## What to work on
Here, the job is to give back every entry below unchanged, omitting pictures.

## The records
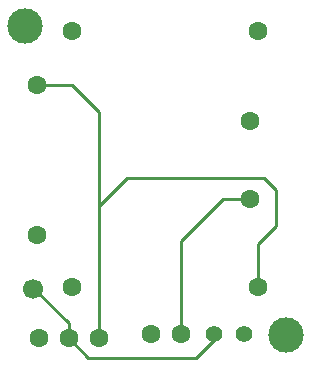
<source format=gtl>
G04 #@! TF.FileFunction,Copper,L1,Top,Signal*
%FSLAX46Y46*%
G04 Gerber Fmt 4.6, Leading zero omitted, Abs format (unit mm)*
G04 Created by KiCad (PCBNEW 4.0.0-2.201511301921+6191~38~ubuntu15.10.1-stable) date Tue 01 Dec 2015 16:42:38 GMT*
%MOMM*%
G01*
G04 APERTURE LIST*
%ADD10C,0.100000*%
%ADD11C,1.700000*%
%ADD12C,1.600000*%
%ADD13C,1.400000*%
%ADD14C,2.999740*%
%ADD15C,0.250000*%
G04 APERTURE END LIST*
D10*
D11*
X237490000Y-116078000D03*
D12*
X247523000Y-119888000D03*
X250063000Y-119888000D03*
X240538000Y-120269000D03*
X243078000Y-120269000D03*
X237998000Y-120269000D03*
D13*
X252857000Y-119888000D03*
X255397000Y-119888000D03*
D12*
X256540000Y-115951000D03*
X240792000Y-115951000D03*
X256540000Y-94234000D03*
X240792000Y-94234000D03*
X237871000Y-111506000D03*
X237871000Y-98806000D03*
X255905000Y-101854000D03*
X255905000Y-108458000D03*
D14*
X258953000Y-120015000D03*
X236855000Y-93853000D03*
D15*
X252857000Y-119888000D02*
X252857000Y-120396000D01*
X252857000Y-120396000D02*
X251333000Y-121920000D01*
X251333000Y-121920000D02*
X242189000Y-121920000D01*
X242189000Y-121920000D02*
X240538000Y-120269000D01*
X237490000Y-116078000D02*
X237617000Y-116078000D01*
X237617000Y-116078000D02*
X240538000Y-118999000D01*
X240538000Y-118999000D02*
X240538000Y-120269000D01*
X237871000Y-98806000D02*
X240792000Y-98806000D01*
X243078000Y-101092000D02*
X243078000Y-109093000D01*
X240792000Y-98806000D02*
X243078000Y-101092000D01*
X256540000Y-115951000D02*
X256540000Y-112268000D01*
X243078000Y-109093000D02*
X243078000Y-120269000D01*
X245491000Y-106680000D02*
X243078000Y-109093000D01*
X257048000Y-106680000D02*
X245491000Y-106680000D01*
X258064000Y-107696000D02*
X257048000Y-106680000D01*
X258064000Y-110744000D02*
X258064000Y-107696000D01*
X256540000Y-112268000D02*
X258064000Y-110744000D01*
X255905000Y-108458000D02*
X253619000Y-108458000D01*
X250063000Y-112014000D02*
X250063000Y-119888000D01*
X253619000Y-108458000D02*
X250063000Y-112014000D01*
M02*

</source>
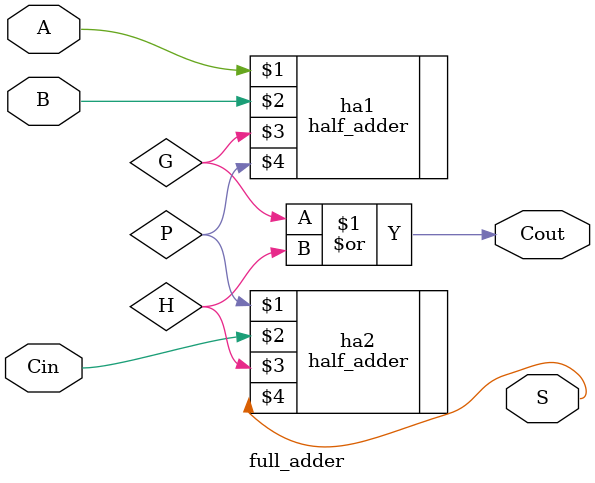
<source format=v>
`timescale 1ns / 1ns

module full_adder(
    input A,
    input B,
    input Cin,
    output Cout,
    output S
    );

  wire P,G,H;
  half_adder  ha1(A,B,G,P);
  half_adder  ha2(P,Cin,H,S);
  or (Cout,G,H);
endmodule

</source>
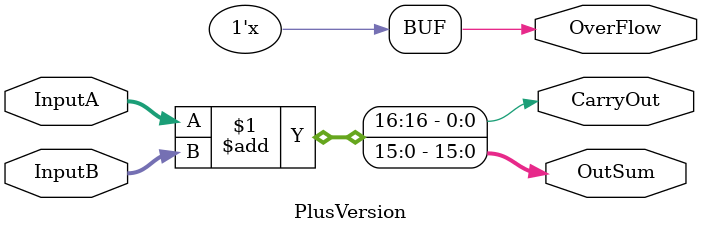
<source format=v>
module PlusVersion 
#(parameter WIDTH=16)(InputA,
                    InputB,
                    OutSum,
                    CarryOut,
                    OverFlow
                    );
    input [WIDTH-1:0] InputA,InputB;
    output [WIDTH-1:0] OutSum;
    output CarryOut,OverFlow;

    assign {CarryOut,OutSum}=InputA+InputB;
    assign OverFlow = (InputA[31] ^ OutSum[31]) & (InputB[31] ^ OutSum[31]);

endmodule
</source>
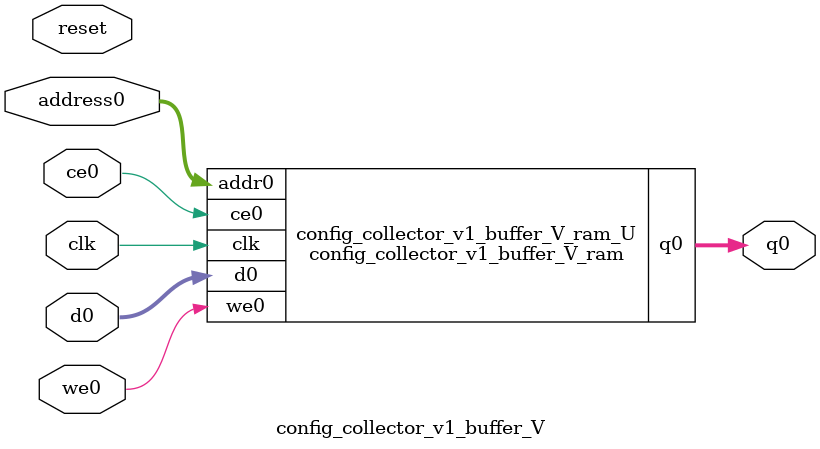
<source format=v>
`timescale 1 ns / 1 ps
module config_collector_v1_buffer_V_ram (addr0, ce0, d0, we0, q0,  clk);

parameter DWIDTH = 64;
parameter AWIDTH = 8;
parameter MEM_SIZE = 256;

input[AWIDTH-1:0] addr0;
input ce0;
input[DWIDTH-1:0] d0;
input we0;
output reg[DWIDTH-1:0] q0;
input clk;

reg [DWIDTH-1:0] ram[0:MEM_SIZE-1];




always @(posedge clk)  
begin 
    if (ce0) begin
        if (we0) 
            ram[addr0] <= d0; 
        q0 <= ram[addr0];
    end
end


endmodule

`timescale 1 ns / 1 ps
module config_collector_v1_buffer_V(
    reset,
    clk,
    address0,
    ce0,
    we0,
    d0,
    q0);

parameter DataWidth = 32'd64;
parameter AddressRange = 32'd256;
parameter AddressWidth = 32'd8;
input reset;
input clk;
input[AddressWidth - 1:0] address0;
input ce0;
input we0;
input[DataWidth - 1:0] d0;
output[DataWidth - 1:0] q0;



config_collector_v1_buffer_V_ram config_collector_v1_buffer_V_ram_U(
    .clk( clk ),
    .addr0( address0 ),
    .ce0( ce0 ),
    .we0( we0 ),
    .d0( d0 ),
    .q0( q0 ));

endmodule


</source>
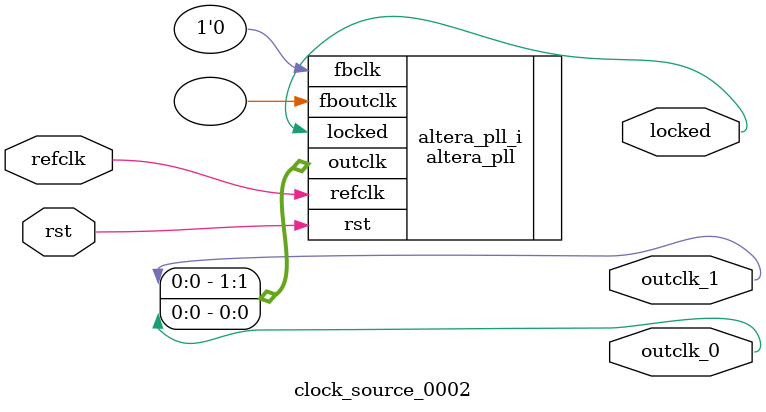
<source format=v>
`timescale 1ns/10ps
module  clock_source_0002(

	// interface 'refclk'
	input wire refclk,

	// interface 'reset'
	input wire rst,

	// interface 'outclk0'
	output wire outclk_0,

	// interface 'outclk1'
	output wire outclk_1,

	// interface 'locked'
	output wire locked
);

	altera_pll #(
		.fractional_vco_multiplier("false"),
		.reference_clock_frequency("100.0 MHz"),
		.operation_mode("direct"),
		.number_of_clocks(2),
		.output_clock_frequency0("1.400000 MHz"),
		.phase_shift0("0 ps"),
		.duty_cycle0(50),
		.output_clock_frequency1("8.400000 MHz"),
		.phase_shift1("0 ps"),
		.duty_cycle1(50),
		.output_clock_frequency2("0 MHz"),
		.phase_shift2("0 ps"),
		.duty_cycle2(50),
		.output_clock_frequency3("0 MHz"),
		.phase_shift3("0 ps"),
		.duty_cycle3(50),
		.output_clock_frequency4("0 MHz"),
		.phase_shift4("0 ps"),
		.duty_cycle4(50),
		.output_clock_frequency5("0 MHz"),
		.phase_shift5("0 ps"),
		.duty_cycle5(50),
		.output_clock_frequency6("0 MHz"),
		.phase_shift6("0 ps"),
		.duty_cycle6(50),
		.output_clock_frequency7("0 MHz"),
		.phase_shift7("0 ps"),
		.duty_cycle7(50),
		.output_clock_frequency8("0 MHz"),
		.phase_shift8("0 ps"),
		.duty_cycle8(50),
		.output_clock_frequency9("0 MHz"),
		.phase_shift9("0 ps"),
		.duty_cycle9(50),
		.output_clock_frequency10("0 MHz"),
		.phase_shift10("0 ps"),
		.duty_cycle10(50),
		.output_clock_frequency11("0 MHz"),
		.phase_shift11("0 ps"),
		.duty_cycle11(50),
		.output_clock_frequency12("0 MHz"),
		.phase_shift12("0 ps"),
		.duty_cycle12(50),
		.output_clock_frequency13("0 MHz"),
		.phase_shift13("0 ps"),
		.duty_cycle13(50),
		.output_clock_frequency14("0 MHz"),
		.phase_shift14("0 ps"),
		.duty_cycle14(50),
		.output_clock_frequency15("0 MHz"),
		.phase_shift15("0 ps"),
		.duty_cycle15(50),
		.output_clock_frequency16("0 MHz"),
		.phase_shift16("0 ps"),
		.duty_cycle16(50),
		.output_clock_frequency17("0 MHz"),
		.phase_shift17("0 ps"),
		.duty_cycle17(50),
		.pll_type("General"),
		.pll_subtype("General")
	) altera_pll_i (
		.rst	(rst),
		.outclk	({outclk_1, outclk_0}),
		.locked	(locked),
		.fboutclk	( ),
		.fbclk	(1'b0),
		.refclk	(refclk)
	);
endmodule


</source>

## Answer to this problem
<source format=gtl>
G04 #@! TF.FileFunction,Copper,L1,Top,Signal*
%FSLAX46Y46*%
G04 Gerber Fmt 4.6, Leading zero omitted, Abs format (unit mm)*
G04 Created by KiCad (PCBNEW 4.0.0-2.201511301921+6191~38~ubuntu15.10.1-stable) date Tue 01 Dec 2015 16:42:38 GMT*
%MOMM*%
G01*
G04 APERTURE LIST*
%ADD10C,0.100000*%
%ADD11C,1.700000*%
%ADD12C,1.600000*%
%ADD13C,1.400000*%
%ADD14C,2.999740*%
%ADD15C,0.250000*%
G04 APERTURE END LIST*
D10*
D11*
X237490000Y-116078000D03*
D12*
X247523000Y-119888000D03*
X250063000Y-119888000D03*
X240538000Y-120269000D03*
X243078000Y-120269000D03*
X237998000Y-120269000D03*
D13*
X252857000Y-119888000D03*
X255397000Y-119888000D03*
D12*
X256540000Y-115951000D03*
X240792000Y-115951000D03*
X256540000Y-94234000D03*
X240792000Y-94234000D03*
X237871000Y-111506000D03*
X237871000Y-98806000D03*
X255905000Y-101854000D03*
X255905000Y-108458000D03*
D14*
X258953000Y-120015000D03*
X236855000Y-93853000D03*
D15*
X252857000Y-119888000D02*
X252857000Y-120396000D01*
X252857000Y-120396000D02*
X251333000Y-121920000D01*
X251333000Y-121920000D02*
X242189000Y-121920000D01*
X242189000Y-121920000D02*
X240538000Y-120269000D01*
X237490000Y-116078000D02*
X237617000Y-116078000D01*
X237617000Y-116078000D02*
X240538000Y-118999000D01*
X240538000Y-118999000D02*
X240538000Y-120269000D01*
X237871000Y-98806000D02*
X240792000Y-98806000D01*
X243078000Y-101092000D02*
X243078000Y-109093000D01*
X240792000Y-98806000D02*
X243078000Y-101092000D01*
X256540000Y-115951000D02*
X256540000Y-112268000D01*
X243078000Y-109093000D02*
X243078000Y-120269000D01*
X245491000Y-106680000D02*
X243078000Y-109093000D01*
X257048000Y-106680000D02*
X245491000Y-106680000D01*
X258064000Y-107696000D02*
X257048000Y-106680000D01*
X258064000Y-110744000D02*
X258064000Y-107696000D01*
X256540000Y-112268000D02*
X258064000Y-110744000D01*
X255905000Y-108458000D02*
X253619000Y-108458000D01*
X250063000Y-112014000D02*
X250063000Y-119888000D01*
X253619000Y-108458000D02*
X250063000Y-112014000D01*
M02*

</source>
<source format=v>
`timescale 1ns / 1ns

module full_adder(
    input A,
    input B,
    input Cin,
    output Cout,
    output S
    );

  wire P,G,H;
  half_adder  ha1(A,B,G,P);
  half_adder  ha2(P,Cin,H,S);
  or (Cout,G,H);
endmodule

</source>
<source format=v>
module PlusVersion 
#(parameter WIDTH=16)(InputA,
                    InputB,
                    OutSum,
                    CarryOut,
                    OverFlow
                    );
    input [WIDTH-1:0] InputA,InputB;
    output [WIDTH-1:0] OutSum;
    output CarryOut,OverFlow;

    assign {CarryOut,OutSum}=InputA+InputB;
    assign OverFlow = (InputA[31] ^ OutSum[31]) & (InputB[31] ^ OutSum[31]);

endmodule
</source>
<source format=v>
`timescale 1 ns / 1 ps
module config_collector_v1_buffer_V_ram (addr0, ce0, d0, we0, q0,  clk);

parameter DWIDTH = 64;
parameter AWIDTH = 8;
parameter MEM_SIZE = 256;

input[AWIDTH-1:0] addr0;
input ce0;
input[DWIDTH-1:0] d0;
input we0;
output reg[DWIDTH-1:0] q0;
input clk;

reg [DWIDTH-1:0] ram[0:MEM_SIZE-1];




always @(posedge clk)  
begin 
    if (ce0) begin
        if (we0) 
            ram[addr0] <= d0; 
        q0 <= ram[addr0];
    end
end


endmodule

`timescale 1 ns / 1 ps
module config_collector_v1_buffer_V(
    reset,
    clk,
    address0,
    ce0,
    we0,
    d0,
    q0);

parameter DataWidth = 32'd64;
parameter AddressRange = 32'd256;
parameter AddressWidth = 32'd8;
input reset;
input clk;
input[AddressWidth - 1:0] address0;
input ce0;
input we0;
input[DataWidth - 1:0] d0;
output[DataWidth - 1:0] q0;



config_collector_v1_buffer_V_ram config_collector_v1_buffer_V_ram_U(
    .clk( clk ),
    .addr0( address0 ),
    .ce0( ce0 ),
    .we0( we0 ),
    .d0( d0 ),
    .q0( q0 ));

endmodule


</source>
<source format=v>
`timescale 1ns/10ps
module  clock_source_0002(

	// interface 'refclk'
	input wire refclk,

	// interface 'reset'
	input wire rst,

	// interface 'outclk0'
	output wire outclk_0,

	// interface 'outclk1'
	output wire outclk_1,

	// interface 'locked'
	output wire locked
);

	altera_pll #(
		.fractional_vco_multiplier("false"),
		.reference_clock_frequency("100.0 MHz"),
		.operation_mode("direct"),
		.number_of_clocks(2),
		.output_clock_frequency0("1.400000 MHz"),
		.phase_shift0("0 ps"),
		.duty_cycle0(50),
		.output_clock_frequency1("8.400000 MHz"),
		.phase_shift1("0 ps"),
		.duty_cycle1(50),
		.output_clock_frequency2("0 MHz"),
		.phase_shift2("0 ps"),
		.duty_cycle2(50),
		.output_clock_frequency3("0 MHz"),
		.phase_shift3("0 ps"),
		.duty_cycle3(50),
		.output_clock_frequency4("0 MHz"),
		.phase_shift4("0 ps"),
		.duty_cycle4(50),
		.output_clock_frequency5("0 MHz"),
		.phase_shift5("0 ps"),
		.duty_cycle5(50),
		.output_clock_frequency6("0 MHz"),
		.phase_shift6("0 ps"),
		.duty_cycle6(50),
		.output_clock_frequency7("0 MHz"),
		.phase_shift7("0 ps"),
		.duty_cycle7(50),
		.output_clock_frequency8("0 MHz"),
		.phase_shift8("0 ps"),
		.duty_cycle8(50),
		.output_clock_frequency9("0 MHz"),
		.phase_shift9("0 ps"),
		.duty_cycle9(50),
		.output_clock_frequency10("0 MHz"),
		.phase_shift10("0 ps"),
		.duty_cycle10(50),
		.output_clock_frequency11("0 MHz"),
		.phase_shift11("0 ps"),
		.duty_cycle11(50),
		.output_clock_frequency12("0 MHz"),
		.phase_shift12("0 ps"),
		.duty_cycle12(50),
		.output_clock_frequency13("0 MHz"),
		.phase_shift13("0 ps"),
		.duty_cycle13(50),
		.output_clock_frequency14("0 MHz"),
		.phase_shift14("0 ps"),
		.duty_cycle14(50),
		.output_clock_frequency15("0 MHz"),
		.phase_shift15("0 ps"),
		.duty_cycle15(50),
		.output_clock_frequency16("0 MHz"),
		.phase_shift16("0 ps"),
		.duty_cycle16(50),
		.output_clock_frequency17("0 MHz"),
		.phase_shift17("0 ps"),
		.duty_cycle17(50),
		.pll_type("General"),
		.pll_subtype("General")
	) altera_pll_i (
		.rst	(rst),
		.outclk	({outclk_1, outclk_0}),
		.locked	(locked),
		.fboutclk	( ),
		.fbclk	(1'b0),
		.refclk	(refclk)
	);
endmodule


</source>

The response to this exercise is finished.